Cette activiste, elle-même victimes de violences, a lancé "App-Elles" en 2015 en s'appuyant sur son vécu et son expérience du terrain. Son appli permet aux utilisatrices, anonymisées, d'enregistrer le contact de trois proches qui sont les uniques destinataires des alertes. Ces derniers peuvent alors localiser la victime et accéder à l'enregistrement audio de son téléphone. Sinon, "cela peut aussi être dangereux pour la personne qui voudrait apporter son aide à une victime", remarque-t-elle. 

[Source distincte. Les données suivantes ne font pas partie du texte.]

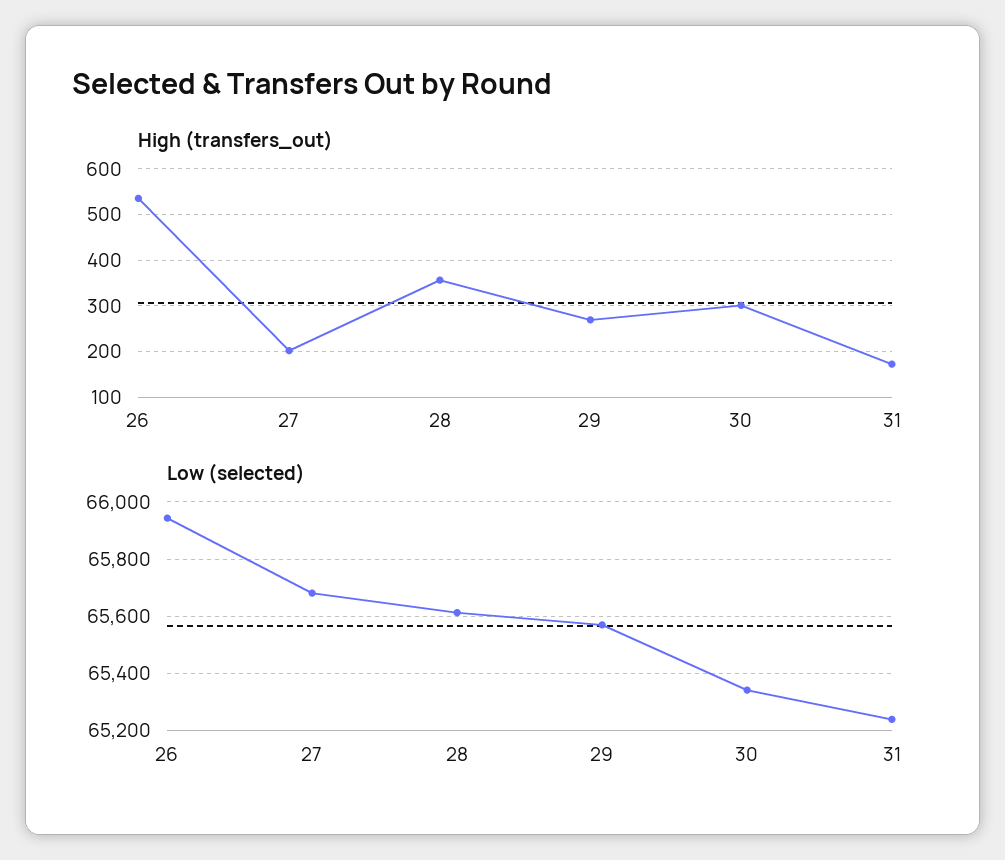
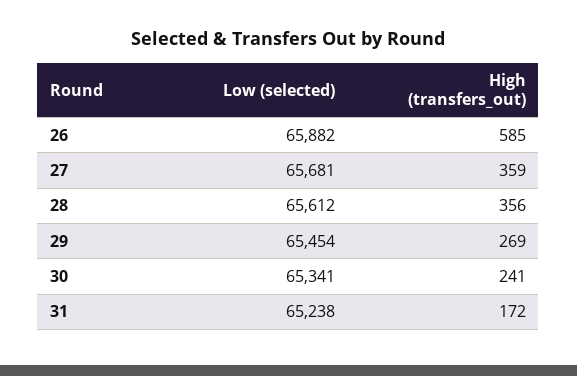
High (transfers_out), 26: 540 -> 585
High (transfers_out), 27: 200 -> 359
High (transfers_out), 30: 300 -> 241
Low (selected), 26: 65950 -> 65882
Low (selected), 29: 65575 -> 65454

Plutôt que de déployer des applis (...), il faut sensibiliser dès l'école."

Marine Stoll

Militante au sein du collectif Stop harcèlement de rue, Marine Stoll s'interroge quant à elle sur l'existence même de ces applis. "Si le compagnonnage de rue permet à certaines de se sentir plus en sécurité, il n'est pas normal d'avoir besoin d'un accompagnement de ce type pour ne pas être harcelée et vivre sa vie normalement", plaide-t-elle. "Plutôt que de déployer des applications mobiles, ce qui ne réglera pas la problématique sur le long-terme, il faut davantage informer et sensibiliser dès l'école." En attendant un changement structurel, ces applis peuvent se présenter comme des alternatives rassurantes.